Surprisingly low compliance with the local clinical guidelines for screening for GDM during pregnancy was found. Furthermore, the prevalence of the risk factors of GDM in our study was almost doubled compared to previous Swedish studies. Pregnant women developing risk factors of GDM during pregnancy were found to be at substantially increased risk of giving birth to an infant with macrosomia. There is a need of actions improving compliance to the local guidelines.
在世界上许多国家,妊娠期糖尿病(GDM)筛查是孕期常规检查。筛查方案有两种:一种是针对所有孕妇的一般筛查;另一种是基于当地临床指南规定的危险因素筛查。本研究旨在调查:1)筛查 GDM 对当地指南的依从性;2)GDM 危险因素及是否接受口服葡萄糖耐量试验(OGTT)与妊娠和分娩结局的关系。

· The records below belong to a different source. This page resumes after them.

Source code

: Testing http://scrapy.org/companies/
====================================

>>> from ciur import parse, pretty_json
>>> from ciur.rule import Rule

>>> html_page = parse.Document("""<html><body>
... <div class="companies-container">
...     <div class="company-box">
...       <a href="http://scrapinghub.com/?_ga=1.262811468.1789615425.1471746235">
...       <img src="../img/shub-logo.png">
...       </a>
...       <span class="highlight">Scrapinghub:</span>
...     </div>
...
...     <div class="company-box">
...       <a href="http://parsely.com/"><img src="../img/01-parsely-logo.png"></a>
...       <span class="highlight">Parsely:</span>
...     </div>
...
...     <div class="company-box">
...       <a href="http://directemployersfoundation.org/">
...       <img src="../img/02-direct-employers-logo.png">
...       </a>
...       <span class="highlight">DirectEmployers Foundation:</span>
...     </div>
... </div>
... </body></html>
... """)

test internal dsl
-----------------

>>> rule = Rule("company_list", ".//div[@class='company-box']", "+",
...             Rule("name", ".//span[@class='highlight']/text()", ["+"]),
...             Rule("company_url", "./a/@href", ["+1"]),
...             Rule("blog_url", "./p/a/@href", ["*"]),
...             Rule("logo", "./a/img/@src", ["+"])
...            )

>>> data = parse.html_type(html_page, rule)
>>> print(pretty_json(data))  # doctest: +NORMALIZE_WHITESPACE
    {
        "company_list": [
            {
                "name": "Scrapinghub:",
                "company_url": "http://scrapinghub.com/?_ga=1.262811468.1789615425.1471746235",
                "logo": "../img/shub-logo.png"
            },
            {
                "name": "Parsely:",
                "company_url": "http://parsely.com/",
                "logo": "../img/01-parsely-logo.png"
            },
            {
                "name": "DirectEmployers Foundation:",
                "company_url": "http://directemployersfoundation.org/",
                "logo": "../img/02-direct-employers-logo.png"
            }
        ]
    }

本研究是一项基于人群的回顾性横断面研究,共纳入 822 名女性。采用问卷调查和病历资料相结合的方法。对基于危险因素的 GDM 筛查当地指南的依从性进行了检查,并对 GDM 危险因素组的妊娠和分娩结局进行了比较。
在 822 名参与者中,根据当地临床指南,有 257 名(31.3%)女性至少符合 GDM 筛查标准。然而,只有 79 名(30.7%)女性实际上接受了 OGTT 检查,而在这些正确接受筛查的女性中,有 7 人被诊断为 GDM。在孕期出现 GDM 危险因素的女性,其分娩巨大儿的风险显著增加。
令人惊讶的是,我们发现对孕期 GDM 筛查当地临床指南的依从性很低。此外,与之前的瑞典研究相比,我们研究中 GDM 危险因素的患病率几乎翻了一番。在孕期出现 GDM 危险因素的孕妇,其分娩巨大儿的风险显著增加。需要采取措施提高对当地指南的依从性。